====== The records ======

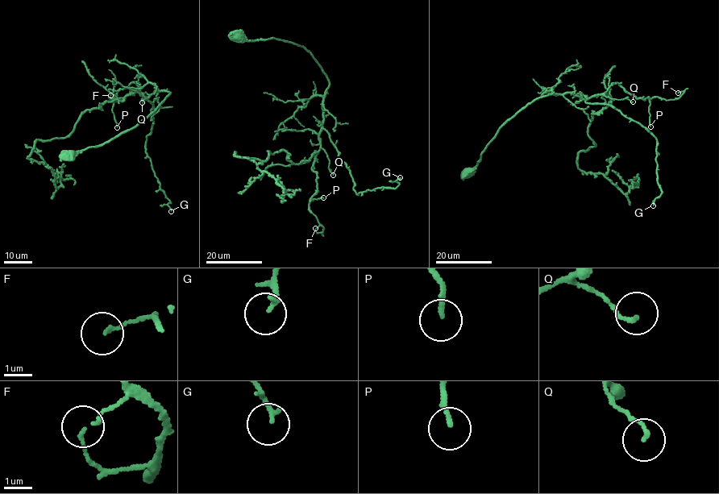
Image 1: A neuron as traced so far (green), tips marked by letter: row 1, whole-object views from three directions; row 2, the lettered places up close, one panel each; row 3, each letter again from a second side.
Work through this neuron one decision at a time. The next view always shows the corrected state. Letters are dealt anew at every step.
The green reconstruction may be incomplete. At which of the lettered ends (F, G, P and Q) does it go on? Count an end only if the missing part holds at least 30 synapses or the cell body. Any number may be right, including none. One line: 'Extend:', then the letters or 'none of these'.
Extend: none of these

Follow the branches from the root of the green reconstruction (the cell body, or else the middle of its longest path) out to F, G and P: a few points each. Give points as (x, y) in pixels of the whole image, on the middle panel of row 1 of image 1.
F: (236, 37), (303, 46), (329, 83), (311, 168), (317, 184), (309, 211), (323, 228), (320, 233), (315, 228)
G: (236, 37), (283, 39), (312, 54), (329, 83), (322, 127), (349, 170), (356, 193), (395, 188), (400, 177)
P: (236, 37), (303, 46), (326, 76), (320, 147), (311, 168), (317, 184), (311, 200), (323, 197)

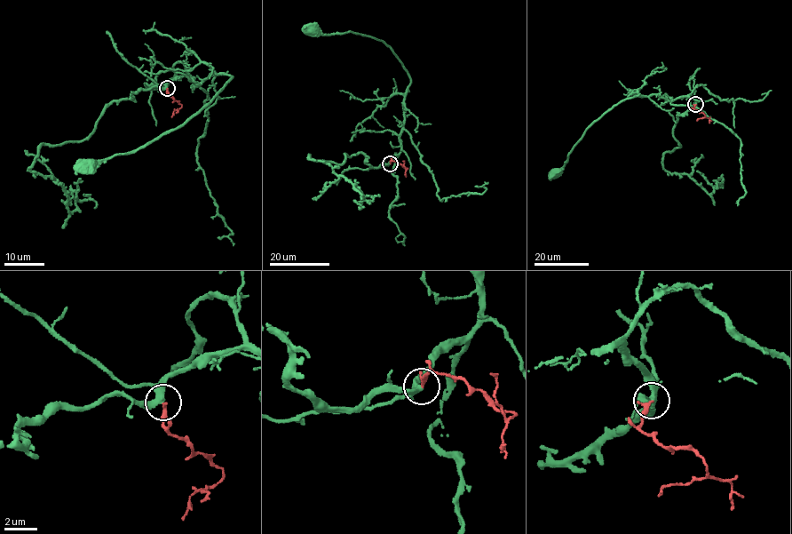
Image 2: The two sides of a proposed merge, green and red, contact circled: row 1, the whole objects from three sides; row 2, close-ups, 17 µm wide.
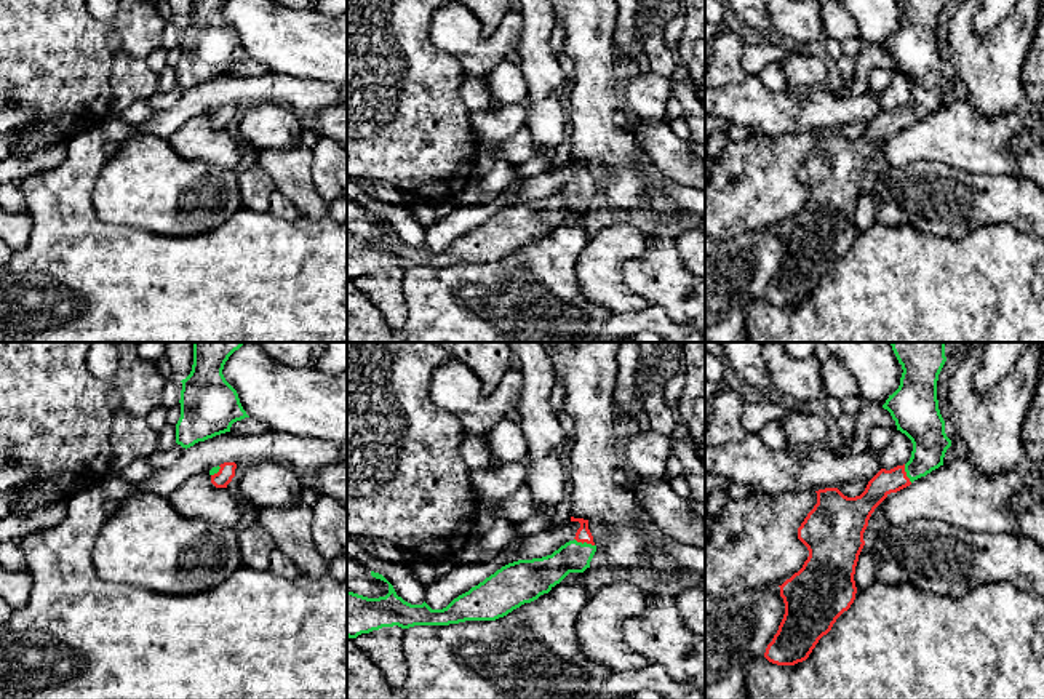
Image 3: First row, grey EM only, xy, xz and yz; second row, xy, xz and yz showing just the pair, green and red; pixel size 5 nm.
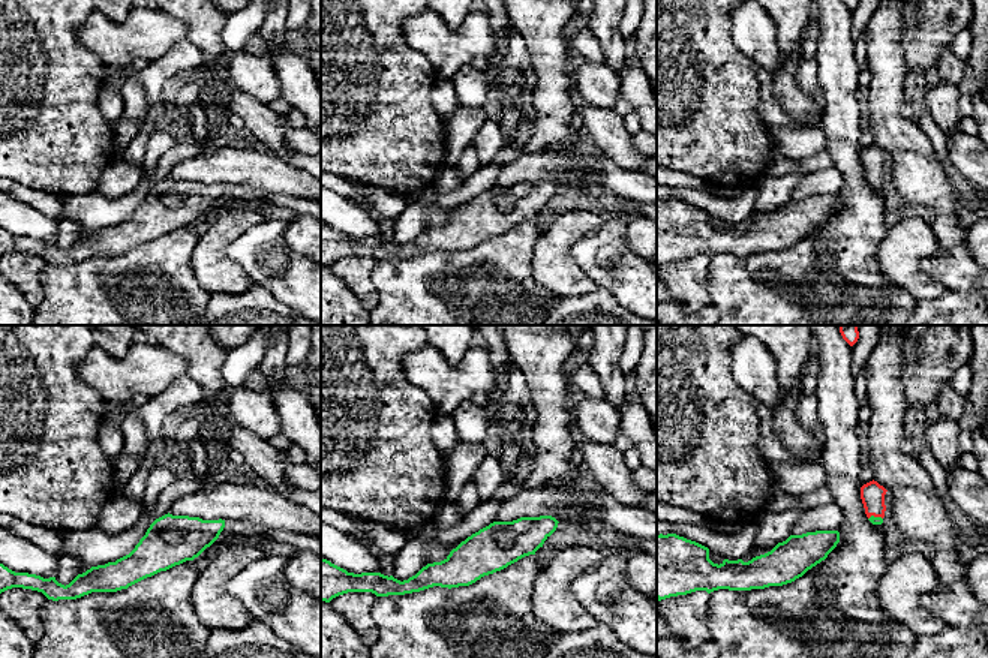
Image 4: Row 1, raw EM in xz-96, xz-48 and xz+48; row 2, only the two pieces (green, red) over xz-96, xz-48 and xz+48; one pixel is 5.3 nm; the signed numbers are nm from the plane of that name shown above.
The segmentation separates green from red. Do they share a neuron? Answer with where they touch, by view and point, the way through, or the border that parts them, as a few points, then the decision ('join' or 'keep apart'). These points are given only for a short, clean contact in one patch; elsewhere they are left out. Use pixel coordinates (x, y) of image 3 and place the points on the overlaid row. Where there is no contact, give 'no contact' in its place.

======

> [Try it] The copy you give must repeat each record character for character, but it must not include the pictures.

> [Expected answer]
Image 1: A neuron as traced so far (green), tips marked by letter: row 1, whole-object views from three directions; row 2, the lettered places up close, one panel each; row 3, each letter again from a second side.
Work through this neuron one decision at a time. The next view always shows the corrected state. Letters are dealt anew at every step.
The green reconstruction may be incomplete. At which of the lettered ends (F, G, P and Q) does it go on? Count an end only if the missing part holds at least 30 synapses or the cell body. Any number may be right, including none. One line: 'Extend:', then the letters or 'none of these'.
Extend: none of these

Follow the branches from the root of the green reconstruction (the cell body, or else the middle of its longest path) out to F, G and P: a few points each. Give points as (x, y) in pixels of the whole image, on the middle panel of row 1 of image 1.
F: (236, 37), (303, 46), (329, 83), (311, 168), (317, 184), (309, 211), (323, 228), (320, 233), (315, 228)
G: (236, 37), (283, 39), (312, 54), (329, 83), (322, 127), (349, 170), (356, 193), (395, 188), (400, 177)
P: (236, 37), (303, 46), (326, 76), (320, 147), (311, 168), (317, 184), (311, 200), (323, 197)

Image 2: The two sides of a proposed merge, green and red, contact circled: row 1, the whole objects from three sides; row 2, close-ups, 17 µm wide.
Image 3: First row, grey EM only, xy, xz and yz; second row, xy, xz and yz showing just the pair, green and red; pixel size 5 nm.
Image 4: Row 1, raw EM in xz-96, xz-48 and xz+48; row 2, only the two pieces (green, red) over xz-96, xz-48 and xz+48; one pixel is 5.3 nm; the signed numbers are nm from the plane of that name shown above.
The segmentation separates green from red. Do they share a neuron? Answer with where they touch, by view and point, the way through, or the border that parts them, as a few points, then the decision ('join' or 'keep apart'). These points are given only for a short, clean contact in one patch; elsewhere they are left out. Use pixel coordinates (x, y) of image 3 and place the points on the overlaid row. Where there is no contact, give 'no contact' in its place.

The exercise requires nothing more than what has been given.